At this point, I was drawn to the statutory foreign railway station among the local photos on the front of the Question Time panel’s desk. The uninitiated might have thought they’d spotted the main stand at Epson on Derby day. Not so. It was Limerick Junction, taken from the bottom left-hand corner of Tipperary racecourse. True fact.

At which point, back in the programme, myself and the panellists were told off by La Bruce. She raised a finger and began, ‘Can I just say one thing? This programme is only going to work if you let each other speak, don’t talk across each other and let the audience in.’ And stop over-thinking the local photos, she wanted to add.

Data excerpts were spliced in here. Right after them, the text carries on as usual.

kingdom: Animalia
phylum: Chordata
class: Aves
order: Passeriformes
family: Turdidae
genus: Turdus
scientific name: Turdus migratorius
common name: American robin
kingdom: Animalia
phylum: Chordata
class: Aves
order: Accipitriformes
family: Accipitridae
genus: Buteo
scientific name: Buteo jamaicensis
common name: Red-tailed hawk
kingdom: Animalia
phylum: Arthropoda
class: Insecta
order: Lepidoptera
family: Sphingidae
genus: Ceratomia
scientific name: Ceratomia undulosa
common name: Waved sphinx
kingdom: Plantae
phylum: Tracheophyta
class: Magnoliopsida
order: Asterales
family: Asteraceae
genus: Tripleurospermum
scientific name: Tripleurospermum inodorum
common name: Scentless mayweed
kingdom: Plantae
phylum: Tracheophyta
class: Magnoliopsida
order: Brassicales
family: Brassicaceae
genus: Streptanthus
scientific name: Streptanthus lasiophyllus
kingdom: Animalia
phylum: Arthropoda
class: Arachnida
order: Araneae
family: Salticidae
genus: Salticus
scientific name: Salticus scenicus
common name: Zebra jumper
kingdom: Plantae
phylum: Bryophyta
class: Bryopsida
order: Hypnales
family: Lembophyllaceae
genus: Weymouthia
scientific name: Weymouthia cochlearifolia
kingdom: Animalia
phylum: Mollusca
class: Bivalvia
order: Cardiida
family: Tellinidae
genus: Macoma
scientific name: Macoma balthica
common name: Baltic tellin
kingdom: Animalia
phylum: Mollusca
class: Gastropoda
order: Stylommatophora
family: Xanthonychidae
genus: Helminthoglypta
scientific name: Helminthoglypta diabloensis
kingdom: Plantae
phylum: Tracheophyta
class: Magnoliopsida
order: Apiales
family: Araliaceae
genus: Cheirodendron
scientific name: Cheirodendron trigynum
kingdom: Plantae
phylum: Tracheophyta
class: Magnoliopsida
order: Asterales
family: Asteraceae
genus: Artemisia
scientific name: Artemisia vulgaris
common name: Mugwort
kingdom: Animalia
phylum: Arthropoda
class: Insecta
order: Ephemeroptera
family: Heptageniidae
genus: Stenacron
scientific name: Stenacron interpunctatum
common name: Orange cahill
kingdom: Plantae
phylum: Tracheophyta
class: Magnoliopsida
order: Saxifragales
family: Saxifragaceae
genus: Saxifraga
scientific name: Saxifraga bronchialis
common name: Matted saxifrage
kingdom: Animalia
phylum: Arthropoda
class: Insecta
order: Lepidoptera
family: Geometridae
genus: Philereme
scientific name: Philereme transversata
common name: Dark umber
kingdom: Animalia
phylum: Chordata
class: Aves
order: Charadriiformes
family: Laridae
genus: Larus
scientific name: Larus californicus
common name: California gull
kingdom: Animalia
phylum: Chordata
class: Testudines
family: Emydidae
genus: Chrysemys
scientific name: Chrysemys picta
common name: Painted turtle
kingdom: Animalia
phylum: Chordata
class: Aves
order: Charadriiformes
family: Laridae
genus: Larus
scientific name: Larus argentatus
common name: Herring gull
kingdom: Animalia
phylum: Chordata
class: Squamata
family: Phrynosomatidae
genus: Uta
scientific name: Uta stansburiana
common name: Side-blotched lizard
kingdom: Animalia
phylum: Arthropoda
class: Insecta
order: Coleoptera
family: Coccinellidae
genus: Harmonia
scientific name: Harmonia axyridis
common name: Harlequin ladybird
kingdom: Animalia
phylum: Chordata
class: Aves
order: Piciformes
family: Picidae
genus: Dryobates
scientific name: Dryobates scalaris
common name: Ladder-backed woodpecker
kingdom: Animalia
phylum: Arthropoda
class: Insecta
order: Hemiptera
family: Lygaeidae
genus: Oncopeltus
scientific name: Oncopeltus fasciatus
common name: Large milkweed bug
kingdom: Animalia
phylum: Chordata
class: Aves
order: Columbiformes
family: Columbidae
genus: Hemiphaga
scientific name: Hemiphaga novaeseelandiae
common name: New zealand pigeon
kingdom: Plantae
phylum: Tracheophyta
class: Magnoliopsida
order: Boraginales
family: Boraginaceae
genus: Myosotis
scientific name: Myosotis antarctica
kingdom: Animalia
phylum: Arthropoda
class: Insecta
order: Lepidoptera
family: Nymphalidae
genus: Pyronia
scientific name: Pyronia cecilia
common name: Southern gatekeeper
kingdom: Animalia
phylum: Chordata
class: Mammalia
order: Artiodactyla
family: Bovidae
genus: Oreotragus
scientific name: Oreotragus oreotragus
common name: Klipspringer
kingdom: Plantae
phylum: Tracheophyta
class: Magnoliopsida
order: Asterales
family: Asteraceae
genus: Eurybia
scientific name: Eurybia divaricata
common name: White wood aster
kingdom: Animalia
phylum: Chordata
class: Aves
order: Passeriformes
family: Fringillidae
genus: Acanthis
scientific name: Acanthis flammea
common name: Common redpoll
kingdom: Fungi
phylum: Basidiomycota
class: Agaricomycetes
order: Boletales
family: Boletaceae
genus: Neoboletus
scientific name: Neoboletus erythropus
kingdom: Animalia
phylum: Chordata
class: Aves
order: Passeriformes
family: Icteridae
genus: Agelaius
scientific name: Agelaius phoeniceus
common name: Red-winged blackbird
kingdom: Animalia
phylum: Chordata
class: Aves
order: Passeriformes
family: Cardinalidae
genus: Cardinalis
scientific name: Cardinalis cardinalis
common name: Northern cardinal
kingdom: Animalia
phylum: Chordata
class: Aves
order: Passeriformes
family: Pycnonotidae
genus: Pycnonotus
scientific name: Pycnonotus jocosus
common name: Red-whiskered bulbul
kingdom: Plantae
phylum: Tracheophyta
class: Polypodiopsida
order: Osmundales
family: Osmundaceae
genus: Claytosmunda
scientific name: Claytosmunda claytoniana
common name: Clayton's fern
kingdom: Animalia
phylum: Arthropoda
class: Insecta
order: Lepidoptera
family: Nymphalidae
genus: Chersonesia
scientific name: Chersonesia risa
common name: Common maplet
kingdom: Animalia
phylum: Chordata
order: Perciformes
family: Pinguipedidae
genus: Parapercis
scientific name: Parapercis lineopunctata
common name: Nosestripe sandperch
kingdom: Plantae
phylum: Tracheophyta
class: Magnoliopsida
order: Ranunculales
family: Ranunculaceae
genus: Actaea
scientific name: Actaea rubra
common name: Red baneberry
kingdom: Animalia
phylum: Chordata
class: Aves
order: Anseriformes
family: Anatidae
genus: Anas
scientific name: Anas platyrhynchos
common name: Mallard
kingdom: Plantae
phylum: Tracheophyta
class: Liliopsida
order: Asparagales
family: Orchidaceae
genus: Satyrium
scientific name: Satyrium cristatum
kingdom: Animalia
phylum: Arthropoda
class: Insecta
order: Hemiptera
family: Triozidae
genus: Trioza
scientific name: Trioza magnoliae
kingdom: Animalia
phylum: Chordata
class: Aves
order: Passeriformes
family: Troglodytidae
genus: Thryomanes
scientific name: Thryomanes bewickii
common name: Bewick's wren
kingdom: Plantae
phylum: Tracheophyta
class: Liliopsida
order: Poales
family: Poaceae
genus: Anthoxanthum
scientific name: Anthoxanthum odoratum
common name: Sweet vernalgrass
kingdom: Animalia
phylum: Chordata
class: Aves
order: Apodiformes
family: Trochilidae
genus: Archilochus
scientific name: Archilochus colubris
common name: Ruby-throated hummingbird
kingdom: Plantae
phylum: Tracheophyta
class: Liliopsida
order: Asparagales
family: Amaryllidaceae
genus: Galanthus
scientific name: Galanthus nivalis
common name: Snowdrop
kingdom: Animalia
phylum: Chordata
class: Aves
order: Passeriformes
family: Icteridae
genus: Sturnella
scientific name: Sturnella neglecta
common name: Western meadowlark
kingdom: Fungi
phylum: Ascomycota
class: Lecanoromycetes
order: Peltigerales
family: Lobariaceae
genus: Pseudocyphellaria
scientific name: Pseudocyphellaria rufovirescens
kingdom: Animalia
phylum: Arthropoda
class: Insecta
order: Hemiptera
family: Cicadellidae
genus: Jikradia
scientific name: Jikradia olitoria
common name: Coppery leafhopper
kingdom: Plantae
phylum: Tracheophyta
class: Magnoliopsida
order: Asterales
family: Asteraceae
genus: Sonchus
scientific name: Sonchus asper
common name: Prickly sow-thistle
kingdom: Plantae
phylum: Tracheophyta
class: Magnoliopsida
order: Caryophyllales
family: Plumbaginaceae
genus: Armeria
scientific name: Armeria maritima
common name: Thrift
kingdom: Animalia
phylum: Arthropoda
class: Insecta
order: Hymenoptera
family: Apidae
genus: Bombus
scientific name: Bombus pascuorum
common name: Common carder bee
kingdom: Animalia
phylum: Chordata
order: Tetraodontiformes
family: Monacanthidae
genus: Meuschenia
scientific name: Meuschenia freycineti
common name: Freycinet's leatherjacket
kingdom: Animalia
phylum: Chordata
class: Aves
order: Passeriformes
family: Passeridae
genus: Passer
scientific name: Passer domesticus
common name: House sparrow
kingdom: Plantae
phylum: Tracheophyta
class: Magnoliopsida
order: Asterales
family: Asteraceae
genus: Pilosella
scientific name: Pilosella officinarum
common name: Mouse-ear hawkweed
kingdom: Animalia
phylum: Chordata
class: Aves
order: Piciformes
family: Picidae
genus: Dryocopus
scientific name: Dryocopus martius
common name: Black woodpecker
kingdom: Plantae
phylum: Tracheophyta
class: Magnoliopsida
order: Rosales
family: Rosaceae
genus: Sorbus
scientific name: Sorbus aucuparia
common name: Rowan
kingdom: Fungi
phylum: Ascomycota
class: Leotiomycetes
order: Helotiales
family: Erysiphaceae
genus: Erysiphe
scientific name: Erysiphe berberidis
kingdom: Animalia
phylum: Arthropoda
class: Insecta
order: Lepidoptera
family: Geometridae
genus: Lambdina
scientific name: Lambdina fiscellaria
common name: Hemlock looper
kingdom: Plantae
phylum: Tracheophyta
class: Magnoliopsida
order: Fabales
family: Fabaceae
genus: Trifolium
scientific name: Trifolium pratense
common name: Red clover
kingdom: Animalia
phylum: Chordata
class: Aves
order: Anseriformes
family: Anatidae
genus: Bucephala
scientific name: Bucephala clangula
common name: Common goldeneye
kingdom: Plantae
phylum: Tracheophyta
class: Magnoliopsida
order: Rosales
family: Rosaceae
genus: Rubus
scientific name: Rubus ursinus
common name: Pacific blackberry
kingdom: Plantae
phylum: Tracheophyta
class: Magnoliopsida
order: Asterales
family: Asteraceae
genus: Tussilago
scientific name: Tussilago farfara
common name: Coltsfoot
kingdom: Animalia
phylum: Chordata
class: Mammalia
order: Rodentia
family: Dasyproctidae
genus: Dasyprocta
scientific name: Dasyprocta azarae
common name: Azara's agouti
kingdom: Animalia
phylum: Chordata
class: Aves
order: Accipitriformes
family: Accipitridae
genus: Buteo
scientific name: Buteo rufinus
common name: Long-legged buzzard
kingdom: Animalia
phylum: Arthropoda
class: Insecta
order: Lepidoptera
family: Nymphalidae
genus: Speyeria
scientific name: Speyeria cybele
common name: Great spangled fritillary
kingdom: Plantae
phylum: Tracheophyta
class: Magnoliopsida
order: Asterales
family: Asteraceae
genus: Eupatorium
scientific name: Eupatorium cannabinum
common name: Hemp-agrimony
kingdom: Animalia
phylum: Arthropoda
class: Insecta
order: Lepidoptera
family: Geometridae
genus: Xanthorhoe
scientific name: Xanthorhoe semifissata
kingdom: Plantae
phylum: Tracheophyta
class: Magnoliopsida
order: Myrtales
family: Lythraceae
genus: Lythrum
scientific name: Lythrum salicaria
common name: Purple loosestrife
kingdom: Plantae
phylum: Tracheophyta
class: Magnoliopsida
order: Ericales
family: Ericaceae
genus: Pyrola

Piers’ mother had had a heart attack. Had she Googled ‘Piers Morgan’? Perhaps, but what Piers wanted to tell us was that she’d been taken to hospital and had a long wait in a corridor with 35 other people. When she finally did get to the front of the queue, she enjoyed first class treatment. He pointed out the growing and ageing population. He apologised to Wes but felt obliged to say Labour’s policy was tinkering at the edges with, given Rachael Reeves’ pledges on tax, no extra money.

A GP spoke. She works over 50 hours a week. Seven hours a day, nice. She wanted more money, surprise, surprise. Nigel agreed with Piers about the population. We have to face up to the fact that the NHS isn’t working anymore. Health Service spending has increased but we’re not getting the delivery. He was in favour of a mixture of private and national insurance funding, like in France.

Something should have happened a long, long time ago, pointed out Rose. We have to stop taking medical staff from abroad. Other countries pay to train those people and then lose them. We must stop doing that.

On this excellent point, and after an enjoyable working day that lasted far north of seven hours, Dr Clock prescribed me a dose of bedtime.